Tripe and other unidentified body parts

The market was excellent, a real paradise for foodies! I wish there was somewhere like that near here. Practically every meat stall had tripe for sale, which is apparently a Florentine speciality. There was also a pork stall selling ears, tongues, heads, tails and trotters, and another stall selling horse meat. I think if you are going to eat meat you shouldn't be precious about what you eat. There is no difference between killing a cow or pig and eating it than eating a cat, or horse, or dog. Plus if you are going to go to all that trouble, you might as well get your money's worth and eat the offal.

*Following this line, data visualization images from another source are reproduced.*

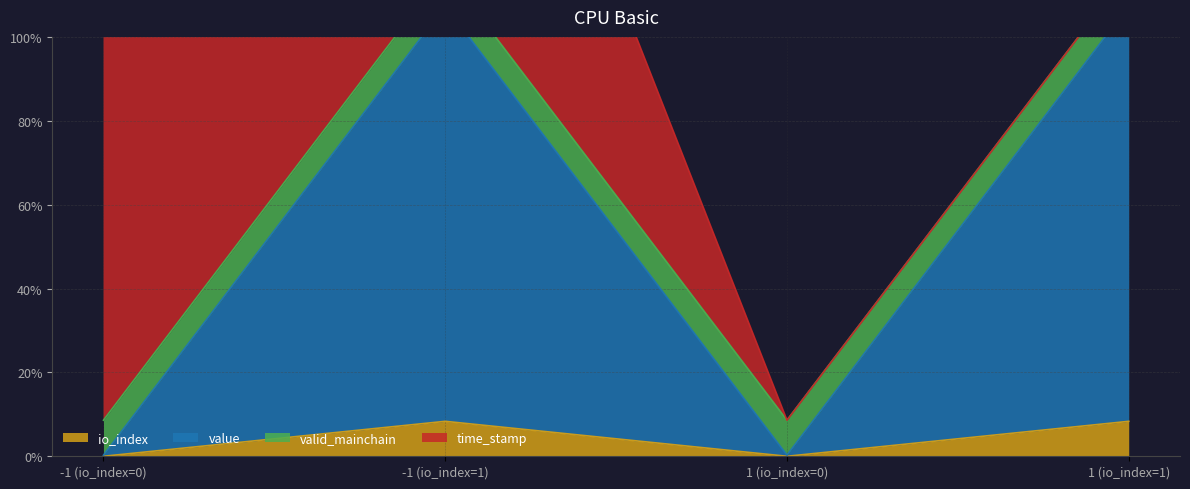

How many values in the io_index series exceed 8?

2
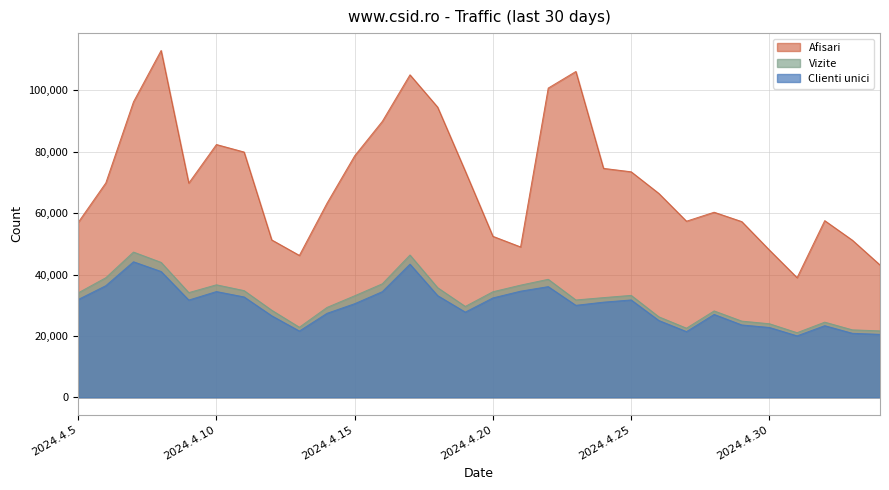

What is the difference between the maximum and minimum values in the Vizite series?

26273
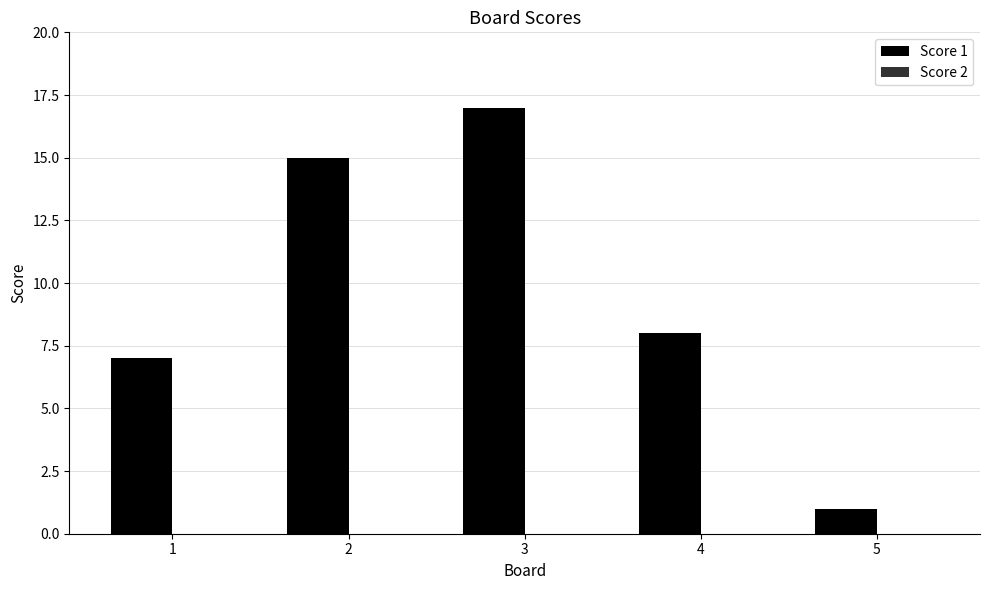

The value at 5 is 2. True or false?

False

Yum. (Although it was far too early in the morning for me to be brave enough to try a tripe burger.)

Miniature tartlette in Dolcissima

While wandering around the Oltrarno artisan district, we found a old fashioned bakery called Dolcissima. We'd just eaten, so weren't in the mood for anything too big. Instead I got a miniature tart of custard and baby raspberries. It was small but perfectly formed, and made me wish I lived nearby so I could buy boxes of these for parties.

Pizza with Capers and Anchovies

We couldn't go to Italy without trying some pizza, so we headed to Gusta pizza. The poor €:£ rate meant we were keen for a cheap meal, and we'd seen the wood buning oven in Gusta pizza while wandering around earlier in the day, as well as a good write up in the guide book. The place was basic, with orders being taken at the till and dispensed by order number. Eat in pizzas were served on a cardboard platter with plastic cutlery. Seating was on bar stools around empty wine casks, and drinks were self-served from a fridge. However, the pizza had a crispy base, with rich doughy crusts, and the toppings were simple but generous. Probably one of the cheapest meals we had, but also one of the tastiest too.

Random Graffitti

This graffiti was everywhere. I have no idea what the significance is.


Lorraine @ Not Quite Nigella said...

It looks wonderful! I've always wanted to go to Italy to have pizza :) That graffiti is very random!

Jenny said...

I really hope someone just wanted to publicise their love for a certain dairy product! I might start scrawling "cake" on various historic buildings round here!